What is Experience?
My theory of experience evolved from the Story of the Stargazer, a personal memoir dating back to my childhood days. The story reports a change in the structure of experience, that is, in the way we get in touch with reality. One evening at the age of about 12, I was completely absorbed in looking at the stars through my father’s binoculars. Suddenly, however, my focus switched away from the stars and toward myself. I became aware of myself sitting there looking up at the stars. I had discovered the experiential dimension for self-awareness.
The significance of this discovery initially went unnoticed. It emerged only later on, when I systematically explored my memories in search of philosophically motivating experiences. This anamnetic method looks for key events that stimulated the curiosity in our youth — a curiosity that can be metaphysical, artistic, erotic, or whatever. From this search developed the key issue of the History of Experience: the study of experience and its historical dynamics.
From Content
to Structure …
It turned out that “experience,” though ubiquitous in scientific discourse and everyday language, has remained one of the most obscure concepts we have. A major reason for this is that the debate about “experience” is focused on its content, while the structure of experience has escaped attention. Once this problem was clearly understood, there arose inevitably the project of finally developing a theory of experience.
Based on an empirical analysis of experience, “experience” is defined as “conscious participation.” Experience is a four-part structure: two poles, connected by participation and illuminated by the luminosity of consciousness.

… to Nine Experiential Turns
Reflecting on the above Story of the Stargazer, I discovered that the structure of experience is variable, changing over the course of our lives and throughout human history as well.
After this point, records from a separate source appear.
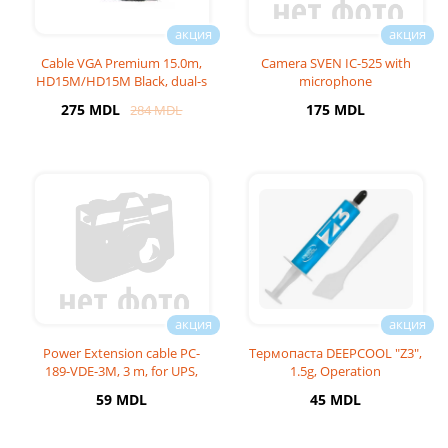
Cable VGA Premium 15.0m,
Camera SVEN IC-525 with
HD15M/HD15M Black, dual-s
microphone
http://www.sven
275 MDL
175 MDL
284 MDL
Power Extension cable PC-
Термопаста DEEPCOOL "Z3",
189-VDE-3M, 3 m, for UPS,
1.5g, Operation
Temperature: --50C--300 C
59 MDL
45 MDL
This discovery led me to explore the historical dynamics of experience. I found a total of nine turns in the history of experience. These nine experiential turns are starting in the Paleolithic and extending to the present day. It is always the way in which people consciously participate in things that is subject to these transformations. The mode of participation is therefore the vehicle of historical dynamics.

… a Sequence of Four Phases
The nine variants develop gradually, both in the course of our lives and in the course of human history. They always go through the same sequence, composed of four phases. These four phases are:
- The incubator phase, in which individual pioneers experience a new dimension of experience
- The phase of identification, in which the new dimension is explicitly described and symbolically represented
- The phase of methodical practice comes next, when methods evolve to make the newly discovered dimension accessible to other people. When successful, the discovery transforms into a broad movement, leading to …
- The final phase of institutionalization: now the new dimension and its practice have become permanent features of a society.
Experiential turns occur on both the biographical and historical levels. On the historical level, I found as first parallel to the Story of the Stargazer the poems of the Iranian prophet Zarathustra, about which I will report further below.

… and the Order of History and Cultural Evolution
In contrast to Karl Jaspers’ theory of the Axis Age, the History of Experience shows that there is not one single axis, but nine axial turns in experiential structure. The basic pattern of cultural evolution and the order of history both result from the process of these nine experiential transformations. Cross-cultural and historical analysis reveals how the variable mix of experiential dimensions defines the specific character of each culture.
With each turn, the chain of experience is growing and new cultural constellations emerge. The History of Experience describes this cultural genealogy and the course of the nine historical axes. From this, a new picture of our cultural identity and human history emerges.
The Method of Experiential Research
Exploring the history of experience also required a method of its own. On the personal, ontogenetic level, we know the process from our own experience, that is, through introspection and memory. For this I use the anamnetic method.
On the collective, phylogenetic level, things are different. Here, the personal perspective remains inaccessible to us. Only when people symbolically articulate a new experience, i.e., in the second phase of the four-phase sequence, does implicit personal experience turn explicit, and the phylogenetic level becomes accessible. This also applies to the phases of methodical practice and institutionalization. When becoming explicit, each new dimension enters the stage of history.
In experiential research, our source material consists of communicated experience, of symbols and artifacts, of narratives, concepts, and texts. Beyond that, experience is equally expressed in practice, and practice takes shape in methods and institutions. The method of experiential research is based on the stages two to four, i.e. on studying symbols and on exploring human practice.
However, from our own experience we know that the explication of an experience already presupposes its subjective, personal awareness. Therefore, understanding explicit experience requires that our own personal experience be taken into account. If one wants to recognize all nine dimensions of experience, one must consequently have experienced all nine dimensions oneself. Consequently, the anamnetic method is an integral part of experiential research.